Tesla has postponed its highly anticipated Signature Edition delivery event that was scheduled for May 12 at the Fremont factory. The company sent a brief email to attendees today — just three days before the event — offering no explanation and no new date.
The last-minute postponement is leaving buyers who already spent thousands of dollars on plane tickets and hotel reservations holding the bag.
A two-sentence email for a $159,420 event
Tesla’s email to invitees, which was shared on social media by Brooks Weisblat of DragTimes, reads in its entirety: “The Signature Edition Delivery Event scheduled for May 12, 2026, has been postponed. We apologize for any inconvenience.”
That’s it. No reason given, no rescheduled date, no mention of reimbursement for travel costs.
Brooks from Drag Times, who had already booked flights and accommodations, posted on X: “Spent thousands on this trip… @Tesla.”
He’s far from alone. The event was invite-only for the 350 buyers who ordered the limited Signature Edition vehicles — 250 Model S and 100 Model X units priced at $159,420 each. Many of these buyers have taken time off and booked travel from across the country to attend what Tesla billed as “an invite-only celebration of the first of the last deliveries of Model S and Model X Signature Edition — ever.”

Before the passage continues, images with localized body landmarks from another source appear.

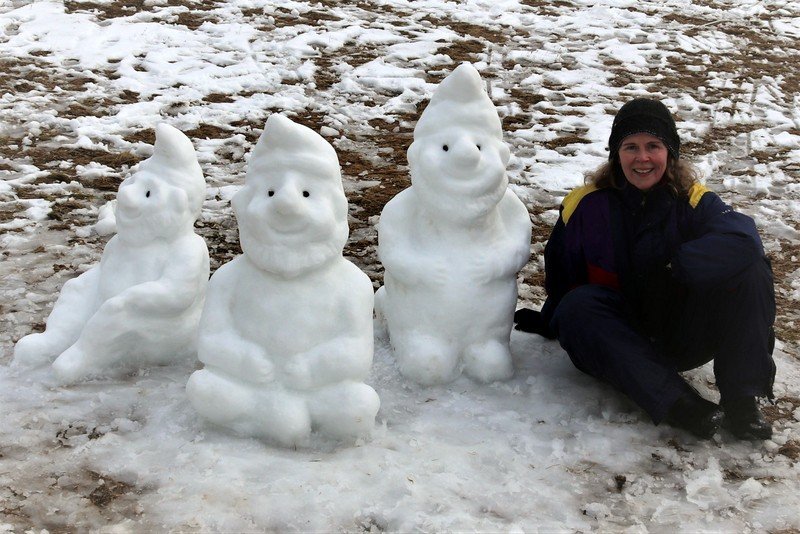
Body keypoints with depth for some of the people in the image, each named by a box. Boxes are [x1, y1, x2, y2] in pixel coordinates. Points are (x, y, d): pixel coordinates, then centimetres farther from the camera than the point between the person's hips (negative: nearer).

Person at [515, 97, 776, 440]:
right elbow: (560, 276, 7)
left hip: (684, 336, 0)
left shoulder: (694, 201, -8)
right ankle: (680, 406, -41)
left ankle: (743, 400, -23)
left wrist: (674, 267, -38)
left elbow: (742, 238, -29)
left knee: (748, 270, -23)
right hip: (622, 339, 1)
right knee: (576, 307, -32)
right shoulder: (587, 205, -4)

Owners in the replies were not kind. One wrote that Tesla should “compensate owners or hold the event on the originally planned date.”
Tesla’s pattern of last-minute event changes
This is far from the first time Tesla has pulled the rug on a scheduled event. When the company was preparing to deliver the first Model S Plaid in 2021, it delayed the delivery event by a week because Elon Musk said it needed “one more week of tweak.” Tesla also pushed back the Robotaxi unveiling from August to October 2024 to allow more time to build prototypes.
But those delays came with at least some explanation. This time, Tesla gave its highest-spending customers — people who just paid $159,420 for a collector’s car and signed a no-resale agreement with a $50,000 penalty — nothing more than a generic two-sentence apology.
The timing makes the lack of communication even worse. Three days’ notice is not enough to cancel or change most airline bookings without penalties. Some attendees were likely already in transit or had already arrived in the Bay Area.
What happens next?
Tesla hasn’t said when the event will be rescheduled. The company also hasn’t indicated whether the postponement affects the actual delivery timeline for the Signature Edition vehicles, or if buyers will still receive their cars on or around the original schedule.
As we reported last month, Tesla confirmed that Model S and Model X production is over, with the Fremont factory line being converted to manufacture Optimus humanoid robots. The Signature Edition was supposed to be the grand farewell — a sunset celebration at the factory where the Model S first rolled off the line in 2012.
For, the sunset got postponed. No reason, no new date, and a lot of people out a lot of money on nonrefundable travel.
Electrek’s Take
This is embarrassing. Not a great look for Tesla. These are Tesla’s most dedicated enthusiasts, people who were specifically invited to spend $159,420 on a numbered collector’s vehicle. They signed restrictive no-resale agreements with $50,000 penalties. They booked cross-country flights. And Tesla rewarded that loyalty with a two-sentence email three days before the event.
The complete lack of explanation is what makes this particularly bad. If there’s a legitimate reason — a production delay on the vehicles, a logistics issue at the factory, a permitting problem — Tesla should say so. These buyers would likely understand. What they don’t understand, and shouldn’t have to accept, is radio silence from a company that just took $160K from each of them.
At a minimum, Tesla should reimburse nonrefundable travel costs for attendees who booked based on the original invitation. That’s basic customer service for a product at this price point. Whether Tesla will actually do that is another question entirely, the company doesn’t even have a PR department to field complaints.